There was a cut to a beautiful German Shepherd at the wheel of a Jeep, which he humorously appeared to drive onto the beach. The young people then broke into a spontaneous display of raucous excitement and tan skin. The young men sprinted to the car to unload open coolers, in which cans of Buster’s beer could be seen prominently peering through the ice (which somehow hadn’t melted in the bright sun), while the women grouped around babe-magnet Dirk. In the closing scene, Dirk was on a large blanket, wearing sunglasses, while the humans threw Frisbees and played volleyball. A voiceover provided the tagline: “Bust up the place with Buster’s.”
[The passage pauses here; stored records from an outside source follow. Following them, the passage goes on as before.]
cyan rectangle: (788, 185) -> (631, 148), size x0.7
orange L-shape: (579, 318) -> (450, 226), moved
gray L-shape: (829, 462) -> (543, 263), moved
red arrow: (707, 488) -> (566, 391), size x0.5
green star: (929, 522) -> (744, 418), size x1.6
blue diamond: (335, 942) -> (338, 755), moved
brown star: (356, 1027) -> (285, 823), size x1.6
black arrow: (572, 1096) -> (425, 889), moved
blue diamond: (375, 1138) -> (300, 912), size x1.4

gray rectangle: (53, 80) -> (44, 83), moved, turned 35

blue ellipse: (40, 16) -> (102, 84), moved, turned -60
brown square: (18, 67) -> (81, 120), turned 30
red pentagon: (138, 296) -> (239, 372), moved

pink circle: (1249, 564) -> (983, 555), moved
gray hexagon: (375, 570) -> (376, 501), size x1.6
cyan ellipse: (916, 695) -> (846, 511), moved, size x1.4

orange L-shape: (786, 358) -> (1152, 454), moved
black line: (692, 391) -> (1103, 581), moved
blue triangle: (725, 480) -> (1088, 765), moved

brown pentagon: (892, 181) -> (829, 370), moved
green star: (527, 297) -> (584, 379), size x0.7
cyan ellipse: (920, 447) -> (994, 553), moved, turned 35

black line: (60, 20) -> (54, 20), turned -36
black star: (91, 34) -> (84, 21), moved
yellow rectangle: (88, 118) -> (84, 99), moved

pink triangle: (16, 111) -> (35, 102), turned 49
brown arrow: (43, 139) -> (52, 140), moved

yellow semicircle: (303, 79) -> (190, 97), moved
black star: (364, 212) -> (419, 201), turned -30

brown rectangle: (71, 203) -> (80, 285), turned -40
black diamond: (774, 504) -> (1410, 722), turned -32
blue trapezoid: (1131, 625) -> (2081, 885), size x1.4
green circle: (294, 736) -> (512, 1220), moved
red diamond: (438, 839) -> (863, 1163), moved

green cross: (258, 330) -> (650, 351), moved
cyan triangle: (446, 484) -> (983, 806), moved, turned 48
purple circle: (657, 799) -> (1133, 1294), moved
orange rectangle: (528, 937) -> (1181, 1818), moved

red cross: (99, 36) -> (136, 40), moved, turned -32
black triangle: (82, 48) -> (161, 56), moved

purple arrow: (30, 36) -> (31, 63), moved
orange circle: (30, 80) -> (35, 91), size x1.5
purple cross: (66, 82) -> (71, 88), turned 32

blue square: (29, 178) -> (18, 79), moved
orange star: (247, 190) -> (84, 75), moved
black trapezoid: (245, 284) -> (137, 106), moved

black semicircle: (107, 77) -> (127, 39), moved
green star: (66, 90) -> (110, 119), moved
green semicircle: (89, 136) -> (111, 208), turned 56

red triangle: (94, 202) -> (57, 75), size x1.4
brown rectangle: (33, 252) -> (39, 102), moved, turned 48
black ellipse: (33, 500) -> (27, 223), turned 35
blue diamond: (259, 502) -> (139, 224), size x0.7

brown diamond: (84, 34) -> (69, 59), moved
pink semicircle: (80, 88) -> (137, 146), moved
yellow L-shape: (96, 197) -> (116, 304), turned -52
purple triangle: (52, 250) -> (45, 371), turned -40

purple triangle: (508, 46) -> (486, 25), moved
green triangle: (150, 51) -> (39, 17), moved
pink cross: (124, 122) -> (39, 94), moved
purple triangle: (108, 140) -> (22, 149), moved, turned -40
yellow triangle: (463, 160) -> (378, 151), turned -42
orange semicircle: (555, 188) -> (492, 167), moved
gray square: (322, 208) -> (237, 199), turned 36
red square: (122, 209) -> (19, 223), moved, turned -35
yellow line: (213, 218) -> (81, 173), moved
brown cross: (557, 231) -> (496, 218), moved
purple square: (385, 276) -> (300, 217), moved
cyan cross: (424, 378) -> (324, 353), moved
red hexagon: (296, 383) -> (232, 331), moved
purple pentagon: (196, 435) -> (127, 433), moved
“We also incorporated your request to eliminate the scene where two men are ‘shooting’ beer from the cans,” said Gwen, locking eyes with Morris Ambling.

The second spot featured Dirk the dog jumping from an airplane with six-packs of Buster’s beer strapped on his back, to rescue thirsty hikers stranded on a mountainside. Both ads featured the address of the new Buster’s web site — Sandy’s responsibility — where visitors could register to “Win a Buster’s Beer Blast.”

When it ended, Gwen looked around the room as a confident smile stretched her gaunt cheeks to their limit. “Well, what do we think?”

“It’s killer,” said Rick. “Really killer.”

“Yes, I think we’re getting to a good place,” said Ambling, who unfortunately had maintained his balance on his chair.

Jason felt a nasty, gnawing sense of irritation burrowing into his gut. He took a deep breath. He swallowed firmly. “I . . .” he began, and all eyes were suddenly on him. He realized at that moment that he didn’t actually like his job or most of his colleagues.

“I just don’t know what we’re doing with this. It doesn’t feel right at all.”

He held up a copy of the demographic profile he’d brought. “We’re not selling beer to underage drinkers on spring break. Buster’s is good beer. It’s not some mainstream shit that tastes like carbonated water with alcohol. It’s a pilsener that’s based on a recipe that the Hauck family brought from Bohemia when they came to America. So I don’t know why we’re trying to sell our beer the same way as those mainstream beers. We don’t need dogs, or horses, or beaches—”

“Then what the hell do we need?” Morris Ambling had risen from his chair while Jason spoke and his face was noticeably rose-colored under his mane of hair. Jason wondered if he was about to be fired. He turned away from Ambling and everyone else at the table and stared out the window. Cottony clouds floated across a blue sky. They looked like puffy spaceships.

“Aliens!” he gasped.

“What?” said Rick.

Jason gulped. Time to take a leap.

“We need aliens. We show a spaceship landing in front of a store. A tractor beam pulls a bunch of Buster’s beer out of the store. And then you see inside the spaceship and an alien takes a sip and his little gray face bursts into a smile. Our tagline could be something like: Busters. Worth the trip.”

The entire meeting, including Gwen Glass and her protege, Alan, were staring wide-eyed at Jason. He could feel sweat meandering in a slow, ticklish stream down his back.

“I . . . love it!” cried Ambling, smacking the table. “Except I think we should have them land on the beach. And maybe the dog gets on the spaceship with them.”

“Maybe the dog flies the ship when it leaves,” Rick suggested.

“Alan, are you capturing all of this?” said Gwen.

Jason sat down and stared at his hands. If only there had been cookies.